Sunday, April 1, 2012

Hoy Week II

I have spent several Holy Weeks in Italy and while there are several places that offer an exceptional experience, Rome isn’t one of them.  (Trapani in Sicily which retains much of the influence of its centuries under Spanish Rule is about the best that I have experienced.)  Holy Week in Rome is a tremendous disappointment.  The papal ceremonies, if you are seated close to the altar are simply turgid with pomp and drag on with an infinity of lugubrious ceremonials.  If, on the other hand, your place is in the midst of the crowd, the papal ceremonies take on the touristy air of a celebrity visit to the county fair.  From either vantage point, it is all about the Pope, and Christ and his passion is somewhat coincidental—more the occasion for the spectacle than its focus.  The one exception, at least to some extent, is the Friday Evening Stations of the Cross at the Coliseum.  It is possible there to find some dark and mystic archway in which to lurk in contemplation of the rites and shut out all that is extraneous to the Story being relived. 
     If you don’t go to the papal ceremonies, most of the parishes are pretty pathetic for the Holy Week liturgies.  Romans tend to be shabby at best about the liturgy.  Roman organists have an ability to make the most majestic pipe organs, even the ones in Saint Peter’s, sound like a circus calliope.  This is the culture that has given us Grand Opera, but the current taste in Church music almost makes one yearn for the Ray Rep guitars of 1970 Chicago.  There is great music for this week in the Church’s repertoire, but in church Italians just seem to have a taste for the most base and vulgar tunes.  And then they wear these moth-eaten shabby vestments left over from the 18th century and the clergy stumble around the sanctuary in their birettas scratching their backsides and yawning.  It isn’t inspiring.     
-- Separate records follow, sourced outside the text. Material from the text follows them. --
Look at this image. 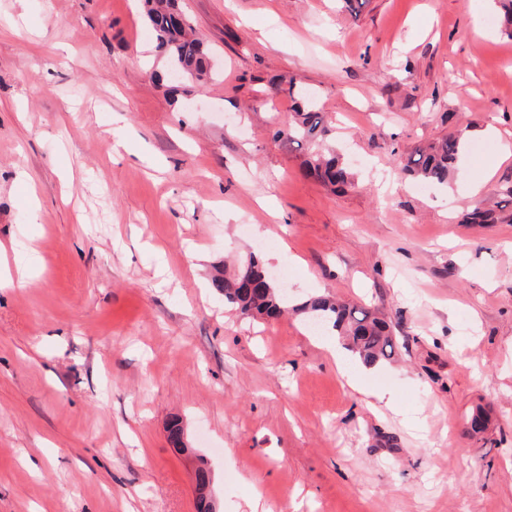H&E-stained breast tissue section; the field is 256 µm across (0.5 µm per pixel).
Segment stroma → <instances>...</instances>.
Wrapping results in <instances>:
<instances>
[{
    "mask_svg": "<svg viewBox=\"0 0 512 512\" xmlns=\"http://www.w3.org/2000/svg\"><path fill=\"white\" fill-rule=\"evenodd\" d=\"M219 72L170 93L141 0H0V512H512V40L495 0H178ZM344 193L273 139L288 80ZM448 183L401 154L460 127ZM493 178L479 195L471 182ZM493 210L494 224L467 212ZM290 298L384 314L396 361L340 376L300 318L210 286L249 254ZM389 392L394 406L376 399ZM483 412L475 434L468 418Z\"/></svg>",
    "mask_w": 512,
    "mask_h": 512,
    "instance_id": "stroma-1",
    "label": "stroma"
}]
</instances>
     I always found in Rome that if one couldn’t flee the city the best place to go for worship, even on an ordinary weekend, is the Basilica of Santa Maria in Trastevere that is the home of the Community of Sant’Egidio, one of the most phenomenal products of the Second Vatican Council.   Over the years their liturgies have lost the primitive simplicity they had when they were in their own tiny sanctuary across the piazza behind the basilica, and have instead become a bit more “High Church” than I care for, but they are prayerful, intensely prayerful with soulful singing. 
     I was fortunate one year to find this Palm Sunday procession in the Borgo Pio, just outside the Vatican gates.  I didn’t join them for Mass but the procession was lovely and sincere, even if it displayed the Italian’s unique skill for organization.